*Task to complete:* From the records below, copy every line that contains the word "setY".

Stored data entries
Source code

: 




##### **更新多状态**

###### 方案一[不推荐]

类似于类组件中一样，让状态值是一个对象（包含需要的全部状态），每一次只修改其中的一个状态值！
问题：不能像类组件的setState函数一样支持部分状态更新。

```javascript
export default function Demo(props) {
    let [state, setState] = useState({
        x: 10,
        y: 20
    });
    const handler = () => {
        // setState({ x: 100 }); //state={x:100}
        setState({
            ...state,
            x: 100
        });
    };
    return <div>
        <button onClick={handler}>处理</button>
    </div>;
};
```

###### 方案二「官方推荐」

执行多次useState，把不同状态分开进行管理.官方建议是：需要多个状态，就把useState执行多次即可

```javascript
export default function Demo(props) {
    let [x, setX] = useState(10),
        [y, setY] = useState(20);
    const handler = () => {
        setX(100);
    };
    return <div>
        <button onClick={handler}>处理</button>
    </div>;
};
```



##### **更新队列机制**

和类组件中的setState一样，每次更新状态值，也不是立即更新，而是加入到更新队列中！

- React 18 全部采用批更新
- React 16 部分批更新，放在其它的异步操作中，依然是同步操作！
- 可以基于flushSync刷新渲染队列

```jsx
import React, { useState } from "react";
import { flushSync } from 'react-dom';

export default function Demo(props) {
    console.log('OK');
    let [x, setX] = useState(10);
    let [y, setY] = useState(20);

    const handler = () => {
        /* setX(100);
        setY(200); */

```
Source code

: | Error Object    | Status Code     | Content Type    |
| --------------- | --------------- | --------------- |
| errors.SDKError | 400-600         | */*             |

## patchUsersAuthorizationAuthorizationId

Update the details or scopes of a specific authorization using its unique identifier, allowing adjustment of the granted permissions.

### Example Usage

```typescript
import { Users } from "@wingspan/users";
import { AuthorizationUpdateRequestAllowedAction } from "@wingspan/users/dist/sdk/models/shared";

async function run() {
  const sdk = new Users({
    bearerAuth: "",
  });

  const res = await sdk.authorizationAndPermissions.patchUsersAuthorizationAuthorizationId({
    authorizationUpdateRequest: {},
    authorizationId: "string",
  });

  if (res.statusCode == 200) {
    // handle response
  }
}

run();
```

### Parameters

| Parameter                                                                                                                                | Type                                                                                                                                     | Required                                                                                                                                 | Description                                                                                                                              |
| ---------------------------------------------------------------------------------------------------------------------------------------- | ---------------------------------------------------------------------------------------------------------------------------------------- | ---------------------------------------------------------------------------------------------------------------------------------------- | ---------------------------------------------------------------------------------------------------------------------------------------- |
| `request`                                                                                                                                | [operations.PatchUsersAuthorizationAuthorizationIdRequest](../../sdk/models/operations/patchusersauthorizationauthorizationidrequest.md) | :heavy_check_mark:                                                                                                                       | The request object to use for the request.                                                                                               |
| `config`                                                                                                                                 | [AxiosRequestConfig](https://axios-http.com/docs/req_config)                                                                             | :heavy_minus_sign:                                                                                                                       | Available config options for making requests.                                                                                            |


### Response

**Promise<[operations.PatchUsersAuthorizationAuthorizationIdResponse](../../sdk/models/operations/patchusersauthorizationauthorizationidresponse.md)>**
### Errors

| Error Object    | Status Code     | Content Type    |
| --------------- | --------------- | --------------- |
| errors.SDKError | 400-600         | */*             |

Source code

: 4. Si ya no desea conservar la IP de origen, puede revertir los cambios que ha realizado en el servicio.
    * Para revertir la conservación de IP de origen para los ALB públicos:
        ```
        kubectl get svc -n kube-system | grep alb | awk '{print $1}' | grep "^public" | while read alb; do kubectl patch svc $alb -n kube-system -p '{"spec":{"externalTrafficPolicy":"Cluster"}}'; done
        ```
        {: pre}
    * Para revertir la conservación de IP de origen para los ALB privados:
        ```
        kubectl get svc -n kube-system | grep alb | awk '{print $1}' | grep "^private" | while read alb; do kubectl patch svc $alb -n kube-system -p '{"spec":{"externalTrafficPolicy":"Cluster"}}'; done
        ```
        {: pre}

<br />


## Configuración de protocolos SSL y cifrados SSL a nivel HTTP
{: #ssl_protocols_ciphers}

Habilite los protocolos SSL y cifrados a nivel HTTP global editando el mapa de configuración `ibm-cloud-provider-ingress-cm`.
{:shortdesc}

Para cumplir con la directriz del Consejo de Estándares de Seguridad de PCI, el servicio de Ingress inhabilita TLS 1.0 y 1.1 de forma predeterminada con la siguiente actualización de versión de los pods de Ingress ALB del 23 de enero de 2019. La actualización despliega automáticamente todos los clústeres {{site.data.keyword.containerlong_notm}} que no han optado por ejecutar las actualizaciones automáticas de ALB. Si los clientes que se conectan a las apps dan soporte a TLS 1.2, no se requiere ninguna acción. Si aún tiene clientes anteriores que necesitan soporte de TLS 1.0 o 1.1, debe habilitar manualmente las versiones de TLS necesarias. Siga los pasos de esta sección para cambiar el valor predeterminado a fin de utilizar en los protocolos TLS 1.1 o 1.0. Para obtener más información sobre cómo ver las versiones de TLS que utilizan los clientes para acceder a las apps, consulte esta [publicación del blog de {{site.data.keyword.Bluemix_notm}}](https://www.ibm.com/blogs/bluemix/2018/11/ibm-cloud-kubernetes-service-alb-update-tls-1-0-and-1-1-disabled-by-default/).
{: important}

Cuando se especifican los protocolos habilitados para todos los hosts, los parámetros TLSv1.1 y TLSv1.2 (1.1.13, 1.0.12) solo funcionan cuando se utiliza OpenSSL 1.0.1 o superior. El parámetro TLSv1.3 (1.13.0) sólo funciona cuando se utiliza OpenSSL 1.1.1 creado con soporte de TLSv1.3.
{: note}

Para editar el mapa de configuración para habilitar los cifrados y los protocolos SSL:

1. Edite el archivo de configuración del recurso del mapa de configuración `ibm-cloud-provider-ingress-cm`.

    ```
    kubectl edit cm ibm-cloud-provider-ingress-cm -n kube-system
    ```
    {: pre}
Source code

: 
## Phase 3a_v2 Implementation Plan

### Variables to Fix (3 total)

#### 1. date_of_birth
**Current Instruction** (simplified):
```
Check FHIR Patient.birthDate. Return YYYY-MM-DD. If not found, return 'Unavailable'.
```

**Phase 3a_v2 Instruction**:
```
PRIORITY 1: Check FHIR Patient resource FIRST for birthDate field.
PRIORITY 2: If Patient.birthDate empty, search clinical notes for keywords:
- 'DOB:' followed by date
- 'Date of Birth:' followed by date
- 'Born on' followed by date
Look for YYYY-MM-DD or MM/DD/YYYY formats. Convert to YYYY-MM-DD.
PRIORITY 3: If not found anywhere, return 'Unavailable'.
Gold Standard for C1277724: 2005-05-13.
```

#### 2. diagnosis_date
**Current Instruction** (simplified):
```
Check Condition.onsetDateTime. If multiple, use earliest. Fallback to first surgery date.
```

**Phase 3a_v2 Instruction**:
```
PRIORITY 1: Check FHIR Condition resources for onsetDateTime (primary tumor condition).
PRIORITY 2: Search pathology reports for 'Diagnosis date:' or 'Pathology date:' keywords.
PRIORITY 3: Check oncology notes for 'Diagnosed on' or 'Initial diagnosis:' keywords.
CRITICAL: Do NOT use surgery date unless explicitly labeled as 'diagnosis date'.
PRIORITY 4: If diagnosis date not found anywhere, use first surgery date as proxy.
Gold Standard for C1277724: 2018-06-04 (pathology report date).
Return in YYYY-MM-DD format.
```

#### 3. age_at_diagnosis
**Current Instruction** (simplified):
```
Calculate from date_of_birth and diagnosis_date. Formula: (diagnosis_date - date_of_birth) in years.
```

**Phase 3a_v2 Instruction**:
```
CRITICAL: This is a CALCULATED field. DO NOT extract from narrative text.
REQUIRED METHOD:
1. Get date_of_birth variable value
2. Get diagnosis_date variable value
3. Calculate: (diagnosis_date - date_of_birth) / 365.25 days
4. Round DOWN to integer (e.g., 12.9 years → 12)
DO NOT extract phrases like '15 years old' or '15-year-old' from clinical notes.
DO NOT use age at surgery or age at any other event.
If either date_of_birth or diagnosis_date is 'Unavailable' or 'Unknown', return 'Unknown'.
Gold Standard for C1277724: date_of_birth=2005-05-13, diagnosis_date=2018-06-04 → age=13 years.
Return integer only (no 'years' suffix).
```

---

*Solution to this task:*
        [y, setY] = useState(20);
    let [y, setY] = useState(20);
        setY(200); */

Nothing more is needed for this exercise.